Gabe’s ambling but contented life is upended when the body of a Ukrainian kitchen worker, Yuri, is found in the dungeons below the kitchen. An inquest rules the death accidental, but Gabe, who has seen the corpse, is haunted by the sight and dreams of the dead body every night.
Another kind of haunting soon begins, this time in the form of Lena, an enigmatic, waif-like prostitute from Belarus, who was hiding in the basement with Yuri to escape her pimp. Gabe is inexplicably drawn to Lena, who is living in London illegally, and in one of the novel’s improbable moments, asks her to move in with him. Much like all the other resolutions on his list, Gabe fails in his daily resolve to stop sleeping with the mysterious, taciturn Lena, whom he distrusts but is helplessly drawn to.
The affair causes Gabe to lose the woman he intended to marry, which is a pity because Charlie is one of the most engaging and well-rounded characters in the book - wry, introspective, ironic.
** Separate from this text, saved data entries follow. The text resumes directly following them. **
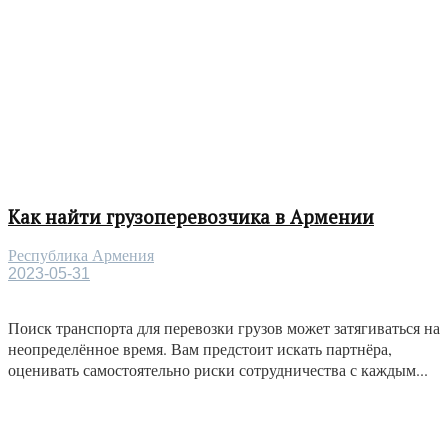
Как найти грузоперевозчика в Армении
Республика Армения
2023-05-31
Поиск транспорта для перевозки грузов может затягиваться на
неопределённое время. Вам предстоит искать партнёра,
оценивать самостоятельно риски сотрудничества с каждым...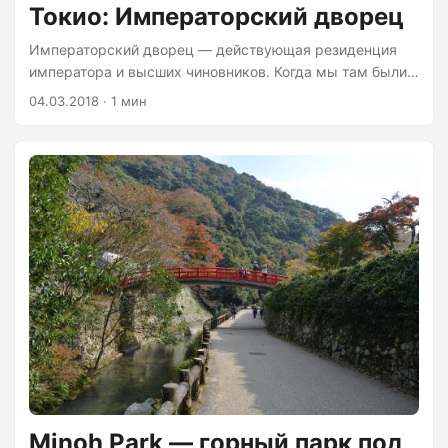
Токио: Императорский дворец
Императорский дворец — действующая резиденция
императора и высших чиновников. Когда мы там были
большая часть комплекса была перекрыта из-за каких-
04.03.2018 · 1 мин
то официальных мероприятий, возможно визита
Трампа. Поэтому сам дворец мы не увидели. Дворец
окружен рвами, которые теперь выполняют
декоративную функцию. Уже не первый раз в
культурных местах окна в таких домах наглухо
закрыты — в Осаке было то же самое. Это вопрос
безопасности? Верований? Еда на “придворцовой”
территории. В самом комплексе я еды не заметил....
Minoh Park — горный парк под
Her disappearance from the novel is our loss.
One of the ongoing concerns of the novel is Gabe’s inability to communicate with his gruff, dying father, Ted, who, along with Gabe’s grandmother, Nana, are the novel’s two stock characters, seemingly created only to act as defenders of that old, elusive quality called Britishness. Nana, especially, seems to spend her old age railing against Pakistani immigrants while protesting that she is not a “racialist.’’
As Gabe’s clashes with the older generation demonstrate, Ali’s ambitions for this book are greater than merely documenting one man’s midlife crisis. She is trying to say something about the uneasy mishmash of clashing cultures that is contemporary Britain.